World Bank MD in trouble
Meanwhile, controversy continues to surround current Bank managing director Mahmoud Mohieldin – appointed in September last year without an open transparent process (see Update 72). Mohieldin, former Egyptian minister of investment under ousted dictator Hosni Mubarak, is currently subject to investigation by the Administrative Prosecutor’s Department in Cairo into allegations surrounding the sale of public real estate without a competitive bidding process. This follows an Administrative Court ruling in May annulling the privatisation of Omar Effandi, Egypt’s largest department store, because of “defects” and irregularities. In an August blog, Michael Termini of US NGO the Government Accountability Project (GAP) says “the ruling specifically identified the minister of investment (Mohieldin) as a responsible party.” GAP has asked the Bank three times to disclose Mohieldin’s financial records, but each request has been rejected. According to Termini, “the World Bank appears to be curiously insulating Mohieldin from investigation.”
The Bank’s continuing failure to live up to commitments to open merit based processes for all senior management was highlighted again by the June appointment of Madelyn Antoncic as the Bank’s new vice-president and treasurer. Once again no public information was available about the appointment until after it happened. Financial crisis watchers will remember that Antoncic spent nine years at Lehman Brothers, most of the time as Chief Risk Officer, until the firm went bankrupt in 2008 because it failed to properly appraise investment risks.
IMF moving slowly on seats
Meanwhile, other promised IMF governance reforms appear to be slowing down. Shortly after the IMF announced the completion of the approval process for the IMF voting reform agreed in 2008 (see Update 60), Indian executive director to the IMF Arvind Virmani fired the first round in the revision of the IMF quota formula due for completion by 2013. In an IMF working paper, Virmani dismantles the existing formula for determining voting rights at the IMF, saying that there is "a large gap between economic reality and IMF quotas. Dissatisfaction among global public opinion can only be reduced or eliminated if quota shares are changed to reflect the current and fast changing economic reality." He goes on to argue that “if we want a simple and transparent formula, then it needs to have only two variables: the relative size of economies as measured by GDP [at purchasing power parity] shares in world aggregate GDP … and the proportion of the world’s poor living in the country to reflect ‘voice’.” The lack of any democratic variable in the current IMF quota formula has long been the subject of controversy (see Update 60).

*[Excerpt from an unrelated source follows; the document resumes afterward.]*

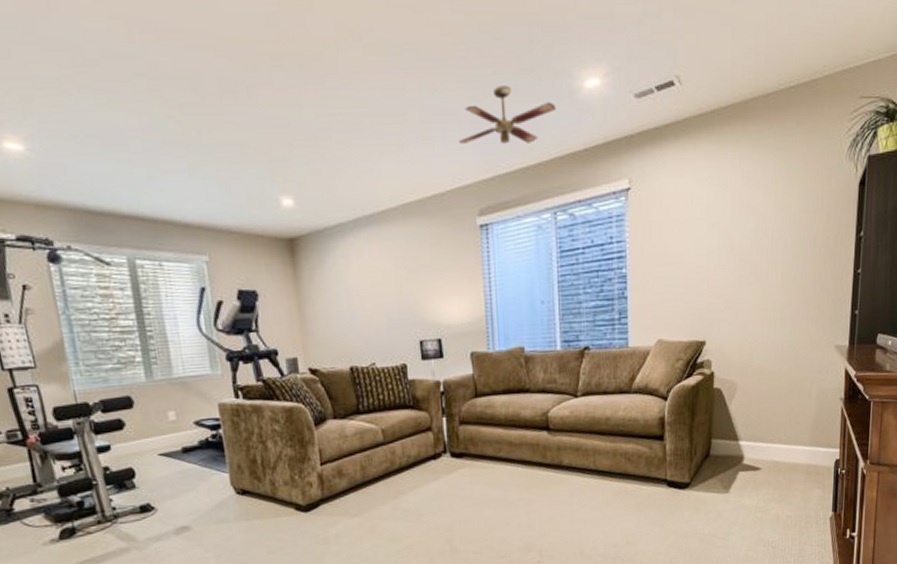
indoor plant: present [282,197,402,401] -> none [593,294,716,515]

Finally, to get over the problem of arbitrary management selection based on nationality, Virmani suggests that "an independent international panel of non-government professionals could be set up by the IMF to rank potential candidates by their degree of ‘internationalism’ (converse of nationalism/parochialism) and apply a cut-off above which they would be suitable to head an ‘international’ organisation such as the IMF.”

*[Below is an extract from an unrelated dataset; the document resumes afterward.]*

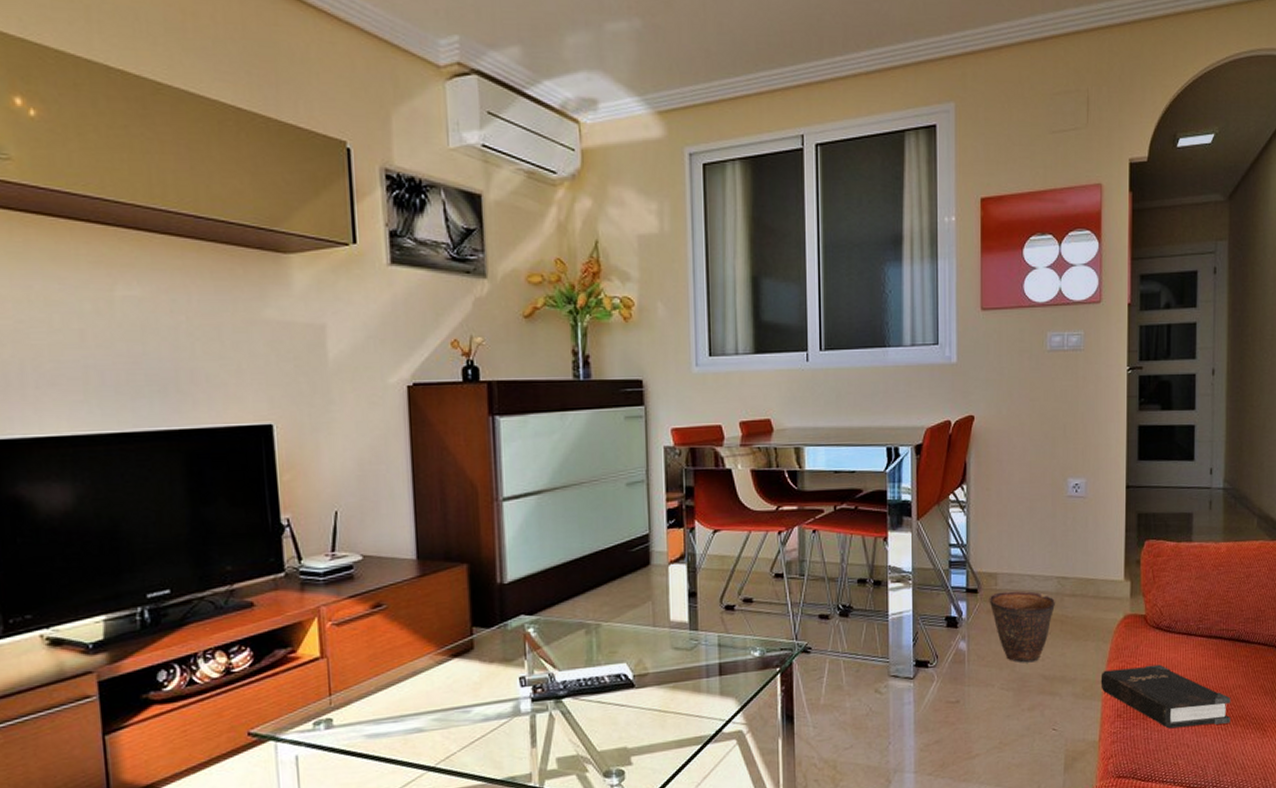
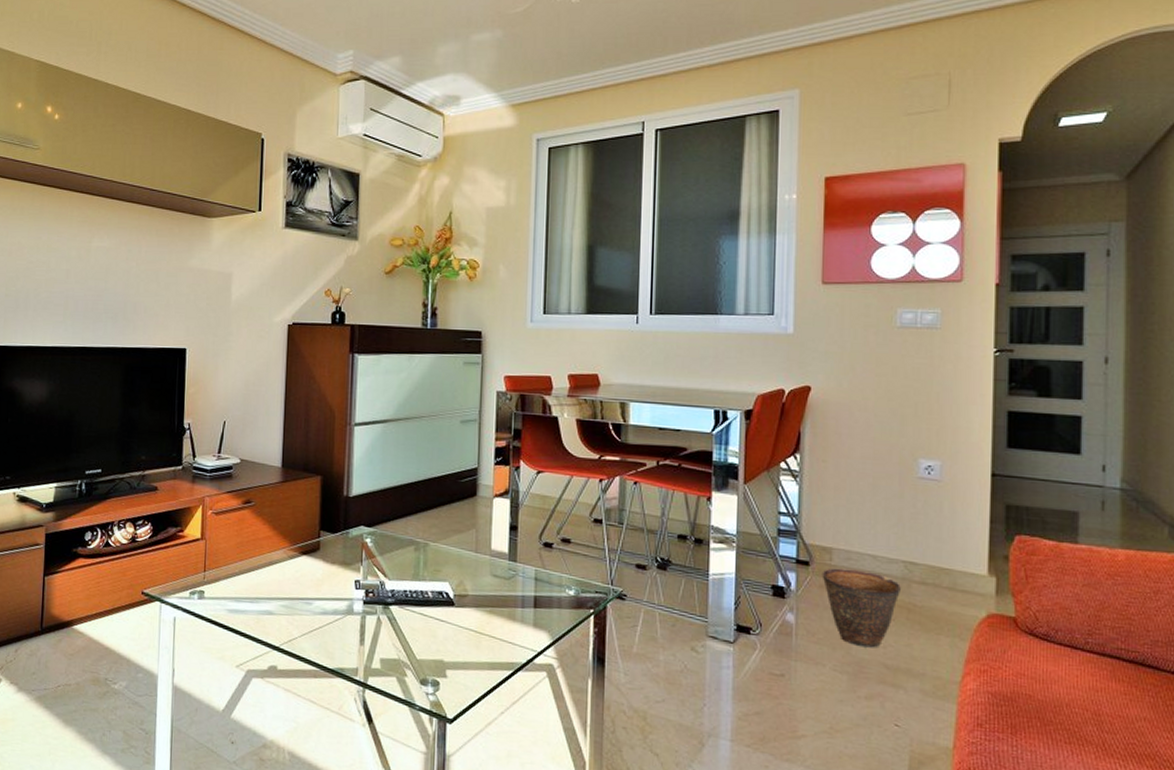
hardback book: present [1100,664,1231,729] -> none [956,671,1133,760]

The 2010 IMF agreement to consolidate the eight chairs currently held by European countries into six (see Update 72) is yet to be implemented. African IMF governors issued a declaration in Kinshasa, Democratic Republic of Congo, in August, reiterating their call for a third African chair on the IMF executive board. Forty-five African countries, soon to be 46 when South Sudan joins, are currently being represented by only two executive directors despite covering by far the largest number of active IMF programmes. Even a third African chair would still leave an average of 15 countries per constituency; more than any other board member.